Sunday, May 10, 2009

Sketching people viewing Kuniyoshi

Time out from viewing Kuniyoshi
8" x 11", pencil and coloured pencils in sketchbook

copyright Katherine Tyrrell

After my visit to the Annual Exhibition of the Royal Society of Portrait Painters this week (see Exhibition review: Royal Society of Portrait Painters 2009), I walked up to the Royal Academy of Arts in Piccadilly to see the Kuniyoshi exhibition.
Kuniyoshi was a major master of the ‘floating world’, or Ukiyo-e school of Japanese art, and, together with Katsushika Hokusai (1760-1849), Utagawa Hiroshige (1797-1858) and Utagawa Kunisada (1786-1864), dominated nineteenth century printmaking in Japan. Prolific and multitalented, Kuniyoshi considerably expanded the existing repertoire of the school, particularly with thousands of designs that brought vividly to life famous military exploits in Japan and China. Kuniyoshi developed an extraordinarily powerful and imaginative style in his prints, often spreading a scene dynamically across all three sheets of the traditional triptych format and linking the composition with one bold unifying element - a major artistic innovation.
RA - Kuniyoshi Exhibition
I'll be reviewing this exhibition next week on Making a Mark - this post is just about sketching. Or rather it's about sitting down after you've spent a long time on your feet viewing paintings, drawings and prints in exhibitions!

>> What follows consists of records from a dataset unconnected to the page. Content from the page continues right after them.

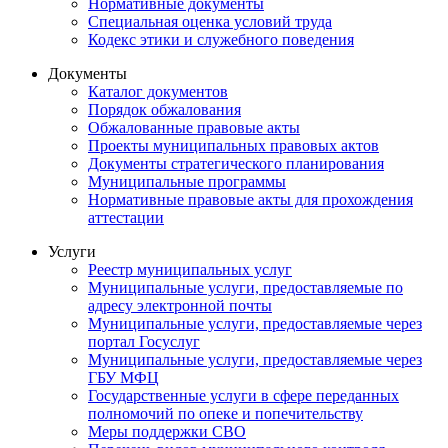
Нормативные документы
Специальная оценка условий труда
Кодекс этики и служебного поведения
Документы
Каталог документов
Порядок обжалования
Обжалованные правовые акты
Проекты муниципальных правовых актов
Документы стратегического планирования
Муниципальные программы
Нормативные правовые акты для прохождения
аттестации
Услуги
Реестр муниципальных услуг
Муниципальные услуги, предоставляемые по
адресу электронной почты
Муниципальные услуги, предоставляемые через
портал Госуслуг
Муниципальные услуги, предоставляемые через
ГБУ МФЦ
Государственные услуги в сфере переданных
полномочий по опеке и попечительству
Меры поддержки СВО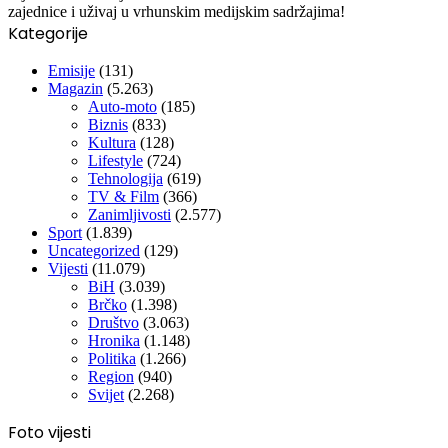
zajednice i uživaj u vrhunskim medijskim sadržajima!
Kategorije
Emisije
(131)
Magazin
(5.263)
Auto-moto
(185)
Biznis
(833)
Kultura
(128)
Lifestyle
(724)
Tehnologija
(619)
TV & Film
(366)
Zanimljivosti
(2.577)
Sport
(1.839)
Uncategorized
(129)
Vijesti
(11.079)
BiH
(3.039)
Brčko
(1.398)
Društvo
(3.063)
Hronika
(1.148)
Politika
(1.266)
Region
(940)
Svijet
(2.268)
Foto vijesti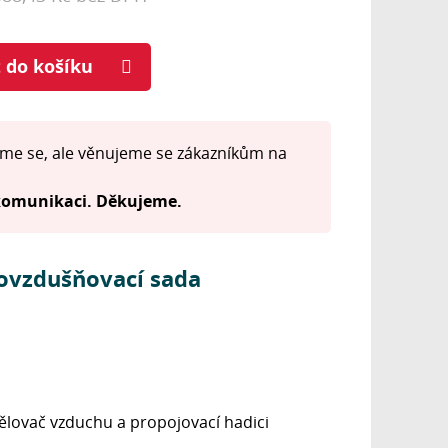
t do košíku
me se, ale věnujeme se zákazníkům na
 komunikaci. Děkujeme.
rovzdušňovací sada
lovač vzduchu a propojovací hadici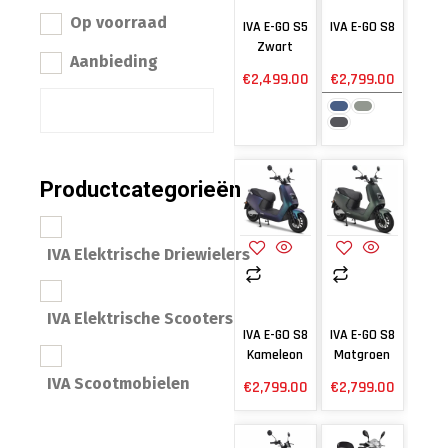
Op voorraad
IVA E-GO S5
IVA E-GO S8
Zwart
Aanbieding
€
2,499.00
€
2,799.00
Productcategorieën
IVA Elektrische Driewielers
IVA Elektrische Scooters
IVA E-GO S8
IVA E-GO S8
Kameleon
Matgroen
IVA Scootmobielen
€
2,799.00
€
2,799.00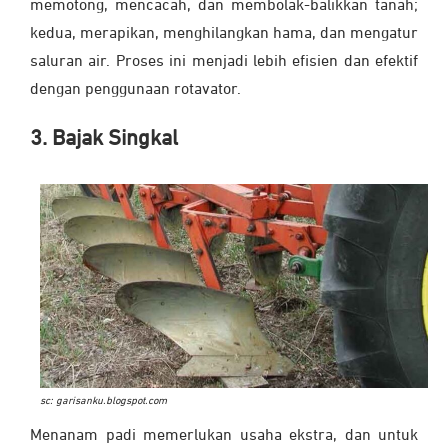
memotong, mencacah, dan membolak-balikkan tanah;
kedua, merapikan, menghilangkan hama, dan mengatur
saluran air. Proses ini menjadi lebih efisien dan efektif
dengan penggunaan rotavator.
3. Bajak Singkal
sc: garisanku.blogspot.com
Menanam padi memerlukan usaha ekstra, dan untuk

I needed a sit down and chose the end of one of the benches and started to draw people looking at the prints. This is great for mastering the 10 second sketch and awful when you haven't done it for a bit - which is why I make myself practice this from time to time. If I've got a good view then I can create a totally fictitious scene - although all the people were in the room and their stance or posture is as indicated at some point.

I hasten to add most of the people in the sketch are genuine;y 10 second sketches. If was lucky I got a minute. I had a very rough sense of perspective in my head rather than on paper while I sketched.

A navigation tip!

For anybody wanting to travel with their sketchbook - and walk from the Mall Galleries (in The Mall) to the Royal Academy of Arts, which is at 52-55 Piccadilly, this is the route which I always take which avoids most of the traffic! As indicated it takes about 15 minutes.

2 comments:

  1. You've achieved very natural poses, Katherine even if you were working at the speed of light.

    Can't wait for the review of this exhibition. Did you get a catalogue?

    ReplyDelete
  2. No - unfortunately I didn't as I was being turfed out as the exhibition closed and of course all the shops were already closed.